Custom Search
 


How to generate Cumulative Sum (running total) by MySQL - Part 1


Cumulative sum, also known as running total or Year to Date (YTD) total, is a sum of data that is related to a time sequence such as daily, monthly, or yearly. But running total could also be calculated if the dataset does not have a time sequence related column.

For example, below is a list of daily sales and running total.

For calculating running total in SQL, at a high level, the concept includes (1) rank data within a GROUP, (2) RANK BY a column, and (3) calculate running total by using SUM.

For the daily sales illustrated above, the GROUP is the entire Northwind Trader company. The RANK BY column is OrderDate. SUM is applied to DailySales. To translate the calculation in plain language, we can say that we want to RANK daily total sales BY order date within Northwind Trader and calculate running total for each order date.

It may not look too obvious what the GROUP is. To better understand the concept, consider we have 2 Northwind Traders - Northwind A and Northwind B. So for each Northwind company, we want to RANK daily total sales BY order date within each Northwind Trader and calculate running total for each order date. Then the running total is calculated within each Northwind - Northwind A and Northwind B.

To generate a running total (or cumulative sum), please consider the following guidelines.

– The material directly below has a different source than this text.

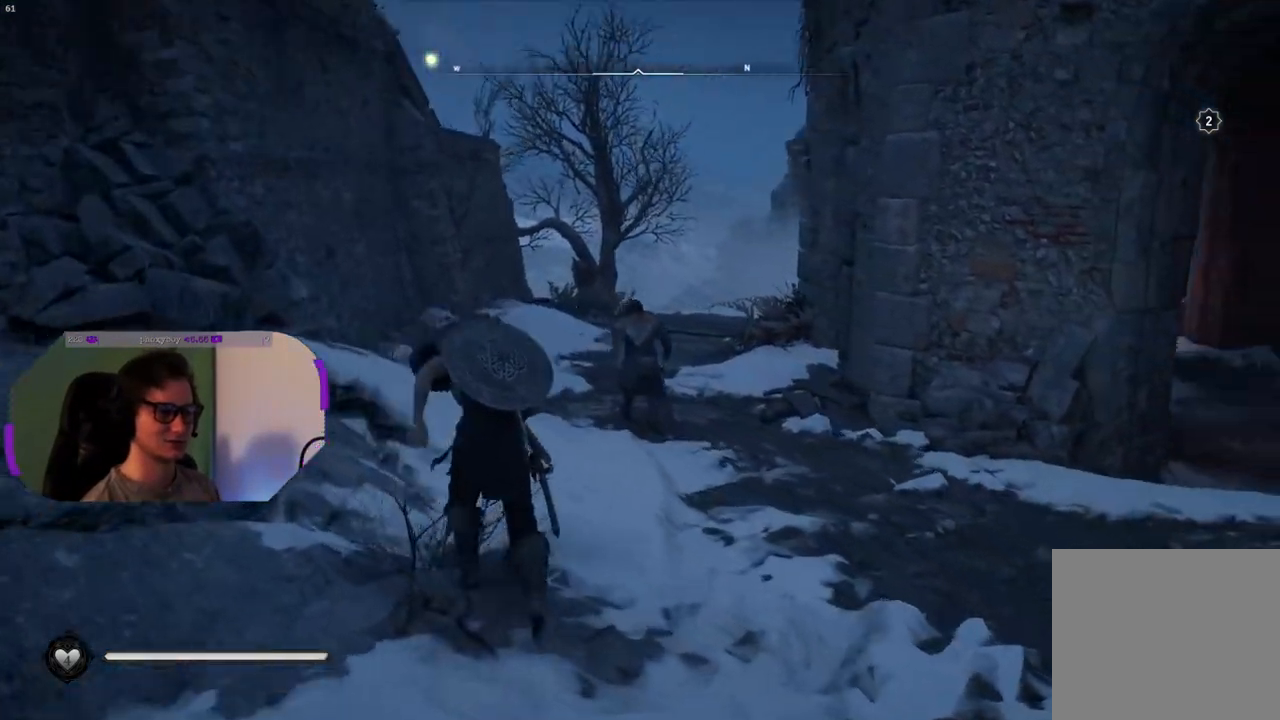
{"buttons": [], "left_stick": "center", "right_stick": "center", "events": [[267, "left_stick", "center"]]}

  1. Use self join to join the table (or base dataset) to itself.
  2. Find a naturally available RANK value column that sequentially increments over time. If such a value does not exist, use RANK(), DENSE_RANK(), or ROW_NUMBER() function to create a RANK value.
  3. The rank value must be unique within the GROUP.
  4. In the self join clause, the RANK value in the left table (t1) is always coded greater than or equal to the RANK value in the right table (t2), e.g. t1.RankValue >= t2.RankValue.
  5. The running total is calculated by summing the total column in the right table (t2).

Now let's use two practical examples to see how to generate running totals.

Practice 1: rank within a single GROUP which is the entire Northwind company

1.1 Create the basic dataset.

The result of the basic dataset is the table we want to calculate the running total for.

-- Basic set
select b.OrderID,
	b.OrderDate,
	round(sum(a.UnitPrice*a.Quantity*(1-a.Discount)),2) as Daily_Sales
from Order_Details as a
inner join Orders b on a.OrderID = b.OrderID
group by b.OrderDate
order by b.OrderDate;

480 records returned.

1.2 Generate running total by self join

To calculate running total, join the above query to itself. Please note that, the join column must be a column that can uniquely rank every record by a time sequence. Here we used t1.OrderDate >= t2.OrderDate. If we use t1.OrderID >= t2.OrderID, it'll produce the same result because OrderID is sequentially incremented as time goes by.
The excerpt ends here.